EXTRACT PROVIDED:
# # # #
# Mites in isopod culture??



## Tiffany Parker (Dec 11, 2019)

I was misting my isopod culture and noticed what appear to be soil mites. Are these harmful to my isopods? I need advise ): **This is my first isopod culture**


----------



## Villagecreep (Dec 11, 2019)

Tiffany Parker said:


> I was misting my isopod culture and noticed what appear to be soil mites. Are these harmful to my isopods? I need advise ): **This is my first isopod culture**


im having the same problem. no clue though...


----------



## Arthroverts (Dec 11, 2019)

If it is just a few, that is not a problem. Most isopod cultures get them every now and then. However, if you are having a major outbreak with numerous mites on and around the isopods, as well as many hanging out on the supplemental food regularly, then you have a problem.

Hope this helps,

Arthroverts


----------



## Aquarimax (Dec 13, 2019)

Tiffany Parker said:


> I was misting my isopod culture and noticed what appear to be soil mites. Are these harmful to my isopods? I need advise ): **This is my first isopod culture**


Do you have springtails in the culture? They can help prevent/control noted by competing for the same food sources.


----------



## Vanessa (Dec 15, 2019)

I like having soil mites, because they love snacking on fungus gnat larvae. I have never had them get out of control.


----------



## richard22 (Dec 17, 2019)

Tiny slow-moving white mites are probably grain mites and can easily invade moist enclosures and be a nuisance eating frass, while tiny slow-moving black or dark-red mites are probably soil mites and are harmless and breed slowly, and faster mites of different colors (like tiny fast-moving white mites with longer legs, or larger brown mites that _resemble _ticks) are probably predatory and might prey on springtails. Soil mites are fine in my opinion, but if other mites start appearing frequently at the top you could sieve the culture or manually pick out isopods and restart (this method is not very effective in springtail cultures unless you have an industrial sieve to only retrieve the adult springtails). If you feel inclined you could occasionally sieve your entire culture to slowly weed out the mites or even dry out and mix the substrate, but you must not lower the isopod culture humidity too far or they’ll dessicate.

Reactions: Helpful 2


----------
# # # #
MATERIAL PROVIDED:
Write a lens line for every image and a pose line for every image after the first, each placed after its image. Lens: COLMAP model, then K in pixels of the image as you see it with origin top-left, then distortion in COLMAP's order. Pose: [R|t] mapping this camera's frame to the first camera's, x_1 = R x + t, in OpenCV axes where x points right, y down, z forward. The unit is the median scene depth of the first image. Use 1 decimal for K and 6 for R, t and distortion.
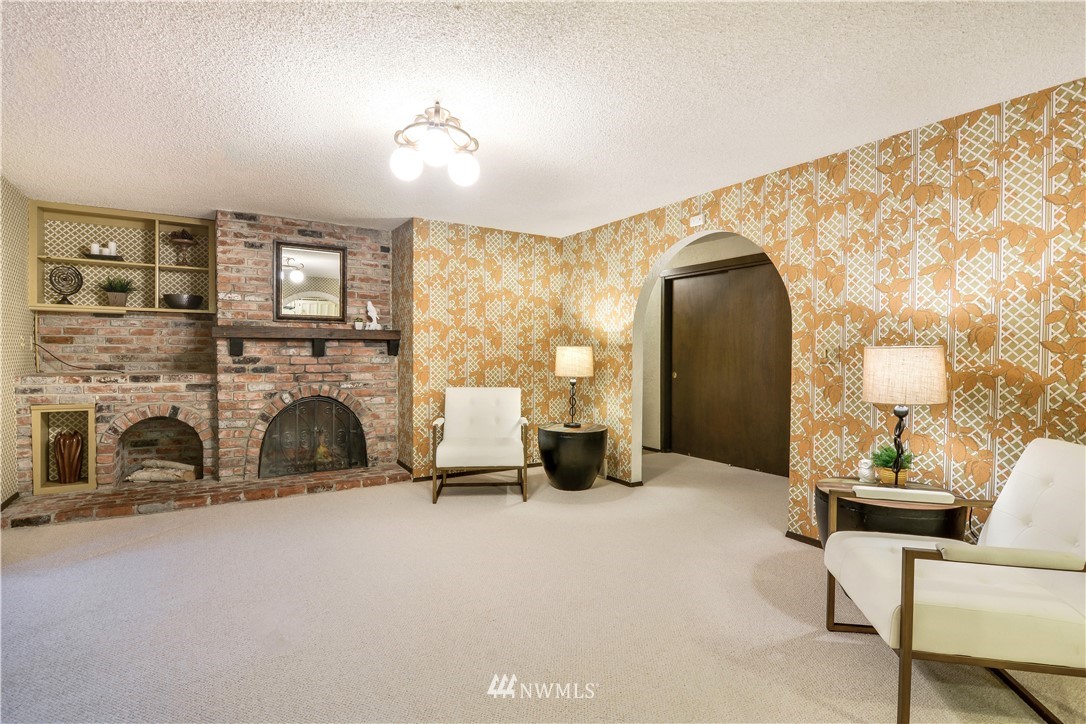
# # # #
WORK INSTRUCTION A:
List the usernames of everyone who posts in the thread about mites in an isopod culture.
WORK INSTRUCTION B:
Answer these questions from the thread about mites in an isopod culture:
(i) What do soil mites love snacking on, according to Vanessa?
(ii) Which creatures does Aquarimax ask whether the culture contains?
(iii) According to richard22, what color are the tiny slow-moving mites that are probably soil mites?
None of this draws on the listing.

TASK ANSWER A:
Tiffany Parker, Villagecreep, Arthroverts, Aquarimax, Vanessa, richard22

TASK ANSWER B:
(i) Fungus gnat larvae
(ii) Springtails
(iii) Black or dark red